Ideally the server will only ask you questions. Fields in the text elements stay the same for all templates.

It is up to the developer how they want to show the different templates to the user. Visual components can be added by the client-side developer as required.

MultipleChoice, as the name suggests, will have more than one option in the options array inside "text_elements". QuickReply questions also have more than one option in the text_elements array, but in this case only a single option can be selected.


Once the conversation finishes and server is not generating anymore questions, it will indicated through giving a blank JSON response. Checking for blank JSON response will be an easy way to check if the conversation should continue or not.

MultipleChoice Template


To the right we show how the server will deliver a multiple-choice question to the client.


A MultipleChoice question has more than one option in the options array, and the User will be expected to select one or more of these.

This is an example of what a normal response from the API looks like.

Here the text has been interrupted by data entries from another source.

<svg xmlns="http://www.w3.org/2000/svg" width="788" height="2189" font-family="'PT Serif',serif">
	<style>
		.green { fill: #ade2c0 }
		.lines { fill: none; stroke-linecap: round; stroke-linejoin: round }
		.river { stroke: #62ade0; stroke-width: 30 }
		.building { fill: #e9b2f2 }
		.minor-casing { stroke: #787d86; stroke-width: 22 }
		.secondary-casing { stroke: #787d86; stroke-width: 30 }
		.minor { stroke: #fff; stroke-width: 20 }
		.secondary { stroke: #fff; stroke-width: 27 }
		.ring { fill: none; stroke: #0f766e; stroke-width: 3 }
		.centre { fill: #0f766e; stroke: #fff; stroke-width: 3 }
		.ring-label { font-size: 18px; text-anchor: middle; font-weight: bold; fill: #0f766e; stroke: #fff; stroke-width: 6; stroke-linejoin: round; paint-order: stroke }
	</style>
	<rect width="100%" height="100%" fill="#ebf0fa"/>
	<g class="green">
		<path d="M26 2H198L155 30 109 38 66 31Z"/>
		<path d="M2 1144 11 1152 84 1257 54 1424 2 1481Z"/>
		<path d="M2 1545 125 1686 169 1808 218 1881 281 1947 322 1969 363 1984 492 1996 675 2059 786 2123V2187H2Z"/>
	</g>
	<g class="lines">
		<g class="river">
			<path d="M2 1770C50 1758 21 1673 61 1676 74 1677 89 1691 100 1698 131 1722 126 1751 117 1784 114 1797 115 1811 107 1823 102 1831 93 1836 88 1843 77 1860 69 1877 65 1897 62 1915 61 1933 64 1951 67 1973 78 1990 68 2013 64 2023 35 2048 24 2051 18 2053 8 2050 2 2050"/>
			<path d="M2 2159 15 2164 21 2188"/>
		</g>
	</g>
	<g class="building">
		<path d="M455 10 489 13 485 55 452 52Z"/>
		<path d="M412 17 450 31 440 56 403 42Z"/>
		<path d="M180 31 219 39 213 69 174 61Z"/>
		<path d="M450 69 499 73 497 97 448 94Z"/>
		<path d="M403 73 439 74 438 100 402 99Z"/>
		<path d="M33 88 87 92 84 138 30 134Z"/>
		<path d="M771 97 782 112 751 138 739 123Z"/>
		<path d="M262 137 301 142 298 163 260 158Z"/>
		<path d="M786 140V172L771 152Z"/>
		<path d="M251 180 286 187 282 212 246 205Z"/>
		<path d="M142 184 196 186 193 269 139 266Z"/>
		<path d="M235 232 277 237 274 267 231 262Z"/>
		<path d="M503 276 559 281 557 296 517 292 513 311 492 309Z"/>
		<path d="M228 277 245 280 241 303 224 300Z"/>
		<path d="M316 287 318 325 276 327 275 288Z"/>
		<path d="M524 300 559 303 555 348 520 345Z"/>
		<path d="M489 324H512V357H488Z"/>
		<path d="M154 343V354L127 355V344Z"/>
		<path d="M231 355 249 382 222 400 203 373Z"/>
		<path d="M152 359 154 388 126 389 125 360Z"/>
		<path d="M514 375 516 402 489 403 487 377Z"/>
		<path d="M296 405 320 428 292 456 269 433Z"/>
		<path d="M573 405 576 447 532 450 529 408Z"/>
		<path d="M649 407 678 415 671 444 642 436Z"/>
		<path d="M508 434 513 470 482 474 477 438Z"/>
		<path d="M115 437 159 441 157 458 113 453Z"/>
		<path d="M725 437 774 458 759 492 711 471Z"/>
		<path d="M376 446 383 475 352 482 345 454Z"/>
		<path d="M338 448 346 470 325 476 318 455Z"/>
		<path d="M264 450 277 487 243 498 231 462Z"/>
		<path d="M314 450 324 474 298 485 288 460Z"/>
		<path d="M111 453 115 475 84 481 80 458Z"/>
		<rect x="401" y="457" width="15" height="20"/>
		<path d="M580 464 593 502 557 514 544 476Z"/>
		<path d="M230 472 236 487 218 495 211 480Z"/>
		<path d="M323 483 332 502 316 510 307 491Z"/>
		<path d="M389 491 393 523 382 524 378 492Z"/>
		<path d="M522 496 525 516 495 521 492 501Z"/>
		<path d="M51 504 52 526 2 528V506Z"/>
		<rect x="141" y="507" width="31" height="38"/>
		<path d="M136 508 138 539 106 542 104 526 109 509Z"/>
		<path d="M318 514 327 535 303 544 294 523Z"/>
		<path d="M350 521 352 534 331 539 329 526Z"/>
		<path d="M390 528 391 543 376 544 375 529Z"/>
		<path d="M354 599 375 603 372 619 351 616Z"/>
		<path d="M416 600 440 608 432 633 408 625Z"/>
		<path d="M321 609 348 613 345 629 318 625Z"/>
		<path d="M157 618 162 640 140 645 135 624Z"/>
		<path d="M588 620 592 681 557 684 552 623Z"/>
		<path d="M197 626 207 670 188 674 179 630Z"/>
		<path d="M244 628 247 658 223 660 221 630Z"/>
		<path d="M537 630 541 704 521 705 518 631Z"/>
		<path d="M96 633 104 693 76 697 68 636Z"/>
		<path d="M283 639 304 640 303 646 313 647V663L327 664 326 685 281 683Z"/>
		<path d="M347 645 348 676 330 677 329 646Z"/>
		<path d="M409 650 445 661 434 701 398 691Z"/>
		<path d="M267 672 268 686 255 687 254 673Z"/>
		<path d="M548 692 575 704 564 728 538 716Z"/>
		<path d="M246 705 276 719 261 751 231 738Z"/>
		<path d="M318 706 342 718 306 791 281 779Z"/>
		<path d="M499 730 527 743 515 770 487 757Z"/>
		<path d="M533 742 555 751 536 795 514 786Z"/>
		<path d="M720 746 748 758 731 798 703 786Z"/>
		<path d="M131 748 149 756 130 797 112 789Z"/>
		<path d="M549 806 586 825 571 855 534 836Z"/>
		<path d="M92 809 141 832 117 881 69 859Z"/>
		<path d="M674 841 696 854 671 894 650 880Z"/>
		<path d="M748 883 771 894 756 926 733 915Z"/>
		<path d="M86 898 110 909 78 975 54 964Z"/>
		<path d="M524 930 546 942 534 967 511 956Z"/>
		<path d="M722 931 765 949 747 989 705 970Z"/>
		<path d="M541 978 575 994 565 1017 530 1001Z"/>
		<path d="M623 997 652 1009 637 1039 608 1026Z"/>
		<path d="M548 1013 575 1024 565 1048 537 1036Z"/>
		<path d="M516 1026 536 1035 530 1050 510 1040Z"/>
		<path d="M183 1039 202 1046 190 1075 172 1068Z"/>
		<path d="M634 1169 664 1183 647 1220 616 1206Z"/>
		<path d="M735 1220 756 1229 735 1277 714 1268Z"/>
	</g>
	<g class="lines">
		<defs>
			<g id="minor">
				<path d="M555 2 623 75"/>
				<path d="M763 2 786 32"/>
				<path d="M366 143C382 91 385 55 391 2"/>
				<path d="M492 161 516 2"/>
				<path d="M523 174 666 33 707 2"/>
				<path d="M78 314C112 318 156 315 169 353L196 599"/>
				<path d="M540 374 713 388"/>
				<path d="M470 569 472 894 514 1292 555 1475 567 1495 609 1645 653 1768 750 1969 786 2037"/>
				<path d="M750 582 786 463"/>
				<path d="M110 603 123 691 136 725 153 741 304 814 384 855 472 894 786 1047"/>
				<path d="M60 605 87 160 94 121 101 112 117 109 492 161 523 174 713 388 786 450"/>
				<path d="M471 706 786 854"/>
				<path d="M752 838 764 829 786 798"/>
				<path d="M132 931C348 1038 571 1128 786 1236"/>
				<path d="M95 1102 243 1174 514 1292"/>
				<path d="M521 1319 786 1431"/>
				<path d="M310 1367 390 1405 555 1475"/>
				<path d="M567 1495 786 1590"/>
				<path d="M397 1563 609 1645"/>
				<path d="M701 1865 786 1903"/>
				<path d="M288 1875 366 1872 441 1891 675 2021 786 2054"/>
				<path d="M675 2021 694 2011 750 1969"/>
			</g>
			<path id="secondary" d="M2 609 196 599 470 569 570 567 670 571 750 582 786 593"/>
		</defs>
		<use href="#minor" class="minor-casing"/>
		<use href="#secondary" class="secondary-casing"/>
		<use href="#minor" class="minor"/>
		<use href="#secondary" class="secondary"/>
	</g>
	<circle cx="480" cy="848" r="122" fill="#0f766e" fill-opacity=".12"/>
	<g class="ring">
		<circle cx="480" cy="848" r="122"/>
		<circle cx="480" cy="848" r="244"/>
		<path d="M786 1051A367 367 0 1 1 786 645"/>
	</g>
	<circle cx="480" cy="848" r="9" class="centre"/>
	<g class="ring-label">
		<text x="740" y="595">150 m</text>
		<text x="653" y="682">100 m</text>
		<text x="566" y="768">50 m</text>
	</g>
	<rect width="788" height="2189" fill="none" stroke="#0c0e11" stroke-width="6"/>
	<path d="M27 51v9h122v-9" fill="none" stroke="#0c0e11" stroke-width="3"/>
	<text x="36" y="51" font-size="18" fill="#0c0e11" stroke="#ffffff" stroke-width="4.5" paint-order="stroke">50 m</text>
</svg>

When a User 'selects' an option, in the next request, you must include in the options array the selected String of the option. It is important that the text provided in the request must directly match the text in the response as the current implementation means we do a direct String comparison to find the next question from the request.


{
'text_elements': {
  'question_text': 'Does any of the following concern you?',
  'options':
  [
    'Practical concerns',
    'Family concerns',
    'Emotional concerns',
    'Spiritual concerns',
    'Physical concerns'
  ],
  'question_type': 'MultipleChoice'
}
                    

QuickReply Template

A QuickReply is almost exaxctly the same as a MultipleChoice question, except the User can only pick one option. A QuickReply response from the server will look like the code on the right.

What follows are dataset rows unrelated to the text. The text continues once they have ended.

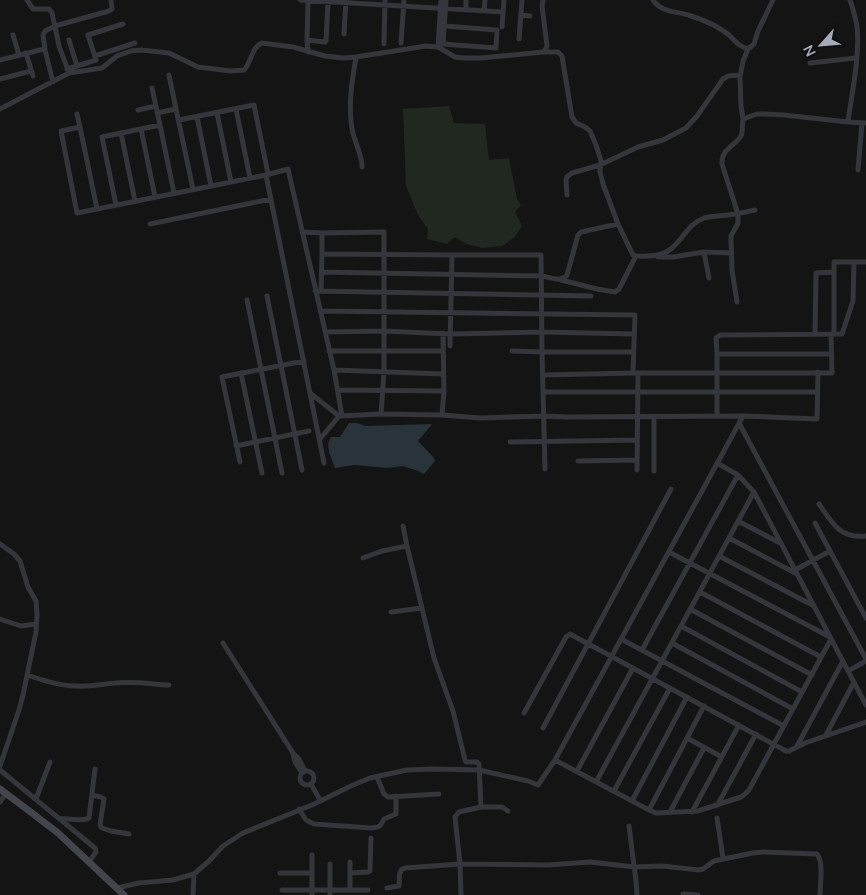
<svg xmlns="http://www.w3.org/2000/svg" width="866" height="895" viewBox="0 0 866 895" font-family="Mulish,sans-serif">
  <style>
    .green { fill: #202820 }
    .water { fill: #29343a }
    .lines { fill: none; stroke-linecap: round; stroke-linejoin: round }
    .street { stroke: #34363b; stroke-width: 5 }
    .secondary { stroke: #42454b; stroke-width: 7 }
  </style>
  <rect width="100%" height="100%" fill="#141415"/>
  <path class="green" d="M449,106L454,123L485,124L489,160L509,158L517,199L521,205L515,212L522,226L515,237L502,246L482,248L467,244L454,237L447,244L427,239L428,229L418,215L406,186L403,109Z"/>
  <path class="water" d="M349,423H357L365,426L432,424L418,441L434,458L435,461L424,474L418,471L403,466L387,468L354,465L335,468C332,458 324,446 331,437H340Z"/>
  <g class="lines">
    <path class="street" d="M27,0L33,9H49L52,13L59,46L69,73
      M300,0L503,12
      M653,0C661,13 678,11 691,16C704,20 719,27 729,35C732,38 735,41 738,44C741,46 745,48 748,49
      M466,10V0
      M484,11L485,0
      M521,15L530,16
      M444,26L497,30L496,48L443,44L446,0
      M502,27L504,0
      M344,34L346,0
      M13,35L19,55
      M519,39L522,0
      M69,40L77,66
      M307,40L325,42L326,41L328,2
      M401,43L404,0
      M384,44L385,0
      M438,47L441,0
      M45,49L43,35L45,31L55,26L109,11L112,9L111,0
      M308,52L307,40L308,1
      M543,52H558L562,56L572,117L576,123L585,127L590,131L596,145L601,161L600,172L603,184L618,224L633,255C638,257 642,256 648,256C681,256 680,227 704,218C712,216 720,216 728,215C737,214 746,212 755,210
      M26,53L33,76
      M95,56L135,43
      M356,57C352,81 348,105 352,129C354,141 363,157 362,167
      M0,60L44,49L45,50L53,82
      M810,63L856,58
      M67,69L96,60L88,35L123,24
      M169,75L176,109
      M0,79L31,71
      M152,88L160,125
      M0,109L69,73L102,68L117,56L131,51L141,50L169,53L198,67L231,71L244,70C251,63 252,46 262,43L293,47L325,56L343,58L356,57L426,46L438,47L455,57L464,58H481L543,52L545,50L547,46L542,6L543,0
      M236,109L250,178
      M138,110L156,106
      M157,113L176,109L193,189
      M217,113L231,182
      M77,114L80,127
      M197,117L211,186
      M743,119L741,106L740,77L743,61L748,49L754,44L758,31L773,0
      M179,120L254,105L268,174
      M848,122C852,92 860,56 857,27C856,18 853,9 850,0
      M141,129L155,197
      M121,133L135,201
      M858,170L862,123
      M266,175L288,169L334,370L342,416
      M567,195L566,180L567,177L572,173L600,165L638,147L663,140L686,128L697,116L723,79L728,76L740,75
      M116,205L102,137L160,125L174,193
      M97,209L80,127L61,131L77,213C140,200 203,188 266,175L324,463
      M150,224L271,199
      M302,232L322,233
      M704,252L709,278
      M322,254L452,255
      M658,257H673L704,252L732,253
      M322,272L542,276C550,277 561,283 567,275L578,235L581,232L618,224
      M561,280L597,289L615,292L619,289L636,256
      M315,291L591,296
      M321,291L322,254V233L384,232V372L381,414
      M267,296L302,470
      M247,300L282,473
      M737,302L732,270L731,240V236L738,223V214L722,164C721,149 734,147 741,136C743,132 742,125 743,119L757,114H763L784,115L848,122L866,123
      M320,311L635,315L633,373
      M325,332L384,331L450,334L542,332L634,334
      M815,334L816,273L834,272
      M834,334V262H866
      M450,346L452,255H541L542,352L512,351
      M329,351H443
      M717,354H831
      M334,370L443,374
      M241,373L262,473
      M543,375L633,373H832L831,334
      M338,390L444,391
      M543,392H817
      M310,393L339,416L320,439
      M442,415L444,391L443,333
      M339,416L381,414L442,415L480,418L544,416L567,417L743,416L817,419L818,372
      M717,416V354L716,338L720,335L842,334L853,301L854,262
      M654,417V471
      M739,423L866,659
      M510,442L637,440
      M236,446L309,431
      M578,461L637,460
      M240,462L222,377L304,361
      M717,463L738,475L754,492L866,705
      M545,469L542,352H633
      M637,470L638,373
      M819,504C832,523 840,539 866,536
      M738,521L780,543
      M815,523L866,618
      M403,526L407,546L434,658L453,711L465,760L466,762H477L479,764L481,807L459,812L455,817L460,864L461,895
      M729,538L797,574
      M0,544L14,554L20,561L28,587L36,601L37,614L36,632L23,695L19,710L0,766
      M669,552L830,637
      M719,556L814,606
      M363,558L382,551L407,546
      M795,570L830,551
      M700,592L821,657
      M690,609L812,675
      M391,612L422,608
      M0,619L21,626L36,624
      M681,626L802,692
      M621,639L784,726
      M223,643L293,753L299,759L305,771
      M672,643L793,709
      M642,650L738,475
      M848,671L866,661
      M27,675C42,680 60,686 76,686C89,687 102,684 115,683C132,681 152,684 169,685
      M524,713L566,637L570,634L786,751H789L805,743L866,722
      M543,728L671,489
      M826,735L854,682
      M687,738L722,757
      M797,746L843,661
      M293,754L295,762L302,773
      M555,760L649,810L656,813L698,811L741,797L745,794L749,790L831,639
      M0,770L95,848L96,852L89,862
      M300 778a7 7 0 1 1 14 0a7 7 0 1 1-14 0Z
      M577,771L633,668
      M377,777L384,794L388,797L439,794
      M596,782L754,492
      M311,784L320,800
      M614,791L670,688
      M92,795L101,797L104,799L100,825L102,828L111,831L129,834
      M36,799L50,762
      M632,801L687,697
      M0,802L6,793
      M718,804L756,734
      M481,807H502L508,811
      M299,809L306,820L314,824L371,828C380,827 380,827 384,819L396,814V796
      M649,810L704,706
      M670,812L704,748
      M692,812L739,725
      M717,818L723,858
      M61,819C69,818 82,822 89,818L95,769
      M629,826L636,881L637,895
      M350,862V890
      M330,864V895
      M280,873H312
      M350,873L368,872L370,871L371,838
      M117,888L139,883L173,880L194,874L209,861L223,846L243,833L312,805L353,785L370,778L407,770L433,769L479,770L528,781L538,785L555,760L743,416
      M387,888L399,886C400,880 397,870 405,868L460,864L548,865L590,862L635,867L662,866L699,870L703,869L714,861L753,853L763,852L817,854C824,863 820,883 820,895
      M282,890H368
      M683,894L698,895
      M193,895L194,874
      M312,895V855"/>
    <path class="secondary" d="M0,789L28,810L58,833L124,895"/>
  </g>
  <g transform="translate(821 45) rotate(243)" stroke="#0f0f10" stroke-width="4" paint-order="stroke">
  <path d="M0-4L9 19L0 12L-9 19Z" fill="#a5abb6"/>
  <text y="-8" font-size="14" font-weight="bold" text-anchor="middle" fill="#a5abb6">N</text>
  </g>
</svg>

In a QuickReply question, there can be more than one item in the options array, but the User is expected to only pick one. In the example to the right, the options are simply only Yes or No, and the server will only accept one of these options.


If the answer was "No" in this case, you simply include "No" in the request options array. This works the same as MultipleChoice as you must match the response String in your request once the user selects the option.



{
    'text_elements': {
        'question_text': 'Do you want to talk about Bathing or dressing?',
        'options': [
            'Yes',
            'No'
        ],
        'question_type': 'QuickReply'
    }
}
                    

TextInput Template

The code to the right shows the response from the API holding a TextInput question. A TextInput question does not have any options in the options array, as it relies on the User typing some response to the given question_text. This is the only instance where we take raw user input. This won't be used to generate any kind of information or used in the process of generating more questions, rather will just be saved as a raw response for doctors to use later on.


The Response to the server must be in the same format as the other templates, however the array element(s) should just be raw input provided by the user.


{
    'timestamp': datetime.datetime(2017, 4, 12, 8, 57, 16, 25416),
    'text_elements': {
        'question_text': 'What about Bathing or dressing is concerning you?',
        'options': [],
        'question_type': 'TextInput'
    }
}
                    

Creating Adaptors

Adapators are the easiest way to make sure an integration is possible with any client you with this API to integrate with. Ideally adaptor could run in services like AWS Lambda function, Google Cloud Function or Azure function.

Since client reponses and requests are really different in terms of implementations, these microservices should be the interface where the responses and requests get translated to the formats clients request.
For example, once you create a microservice and setup a url to invoke the microservice, your client should send it's requests to this microservice. This request then get translated to the format Peach ChatBot API specifies and make a request to the URL we provide. Then the response you get from the chatbot can be translated to the format your client uses and respond to the request the client made. This way the API stays platform independant and thus more space for improvement and easy integrations.